Beitragvon Ulikum » Mo Feb 04, 2019 17:26

Freakshow hat geschrieben:Es geht ja auch nicht um die konkreten Mittel oder ob das eine das andere ersetzen kann, das war nur ein Beispiel. Es geht um den Vergleich der ökologischen Auswirkungen der Verfahren und darum, dass man den Verbrauch oder Nichtverbrauch von glyphos nicht ohne Kontext bewerten kann.


:mrgreen:

Glaubst du ernsthaft es gäbe eine wissenschaftlich belastbare Studie die das Insektensterben nachweisen kann, vom Nachweis das Glyphosat der Hauptverursacher ist ganz zu schweigen.
Die viel zitierte Glyphosatstudie die angeblich belegt das Glyphosat die Regenwürmer abtötet (Topfstudie) lautet wie folgt das Absterben der Regenwürmer nach dem Einsatz von Glyphosat ist auf massiven Nahrungsentzug zurück zu führen. Von Vergiftung kein einziges Wort.

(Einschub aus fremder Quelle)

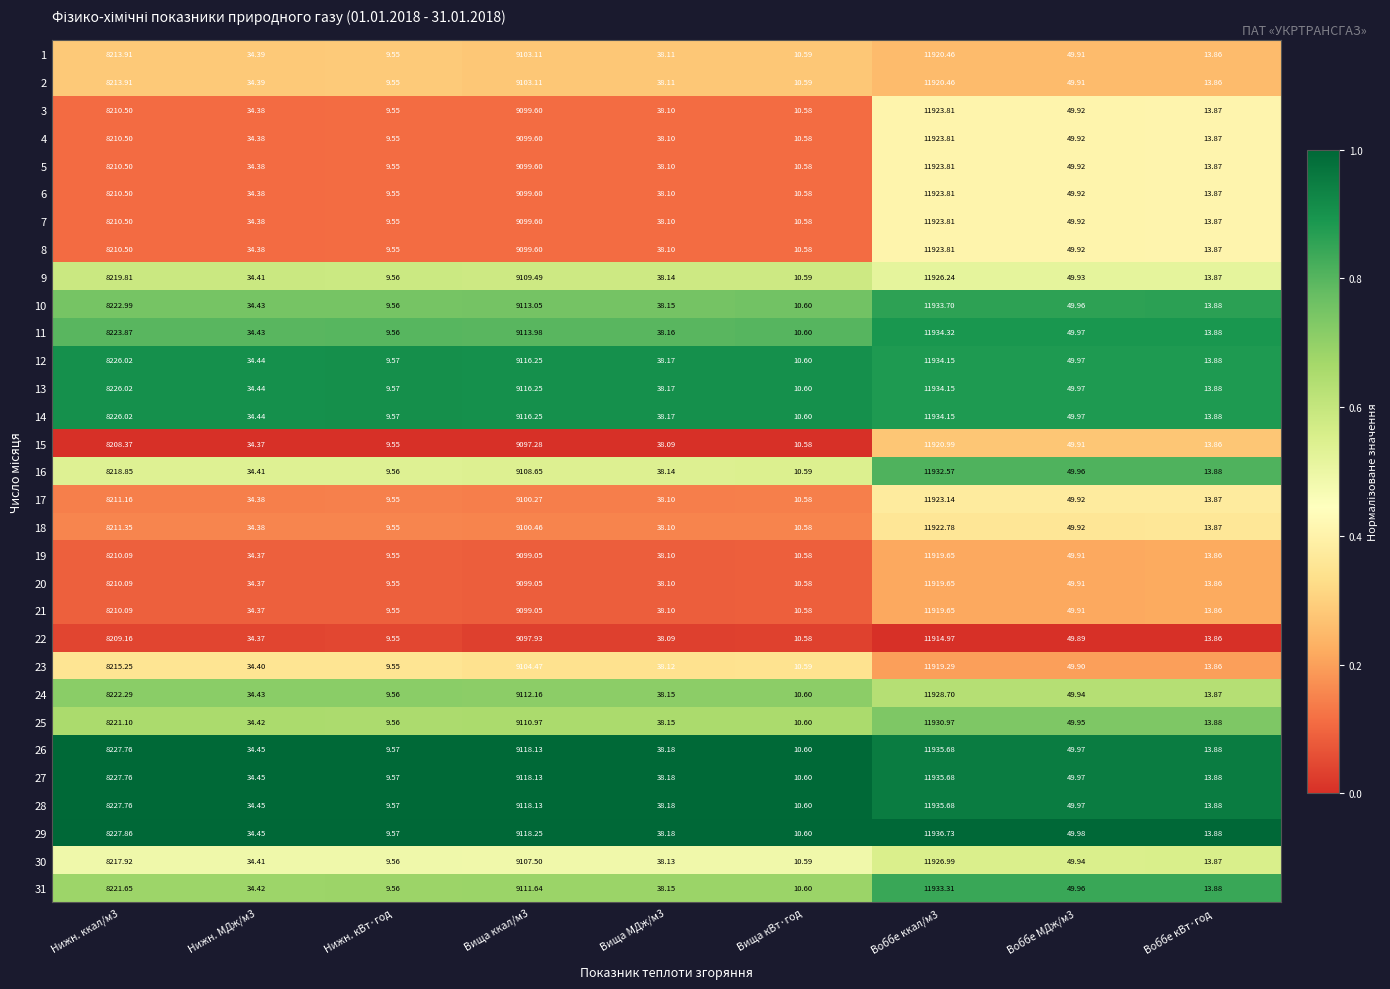

Is the value of 5 at Вища ккал/м3 greater than the value of 10 at Вища кВт·год?

Yes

Oder hast du schon mal in der Öffentlichkeit gehört das die modernen sauberen Autos dazu beitragen das der Eintrag von Luftstickstoff in den Boden sich in den letzten 20 Jahren mehr als verdoppelt hat. Unsere Naturschutzgebiete, Wälder, Heide, bekommen heute soviel Stickstoff aus der Luft das sich die Pflanzengesellschaften langsam umstellen und was passiert mit dem überschüssigen Stickstoff der dort anfällt? Wissenschaftliche Schätzungen gehen mittlerweile von bis zu 50 kg/N je ha und Jahr aus die mit dem Regen ins Grundwasser versickern.

Das was du forderst funktioniert seit mindestens 12 Jahren nicht mehr. Zumindest nicht mit der öffentlichen Meinung.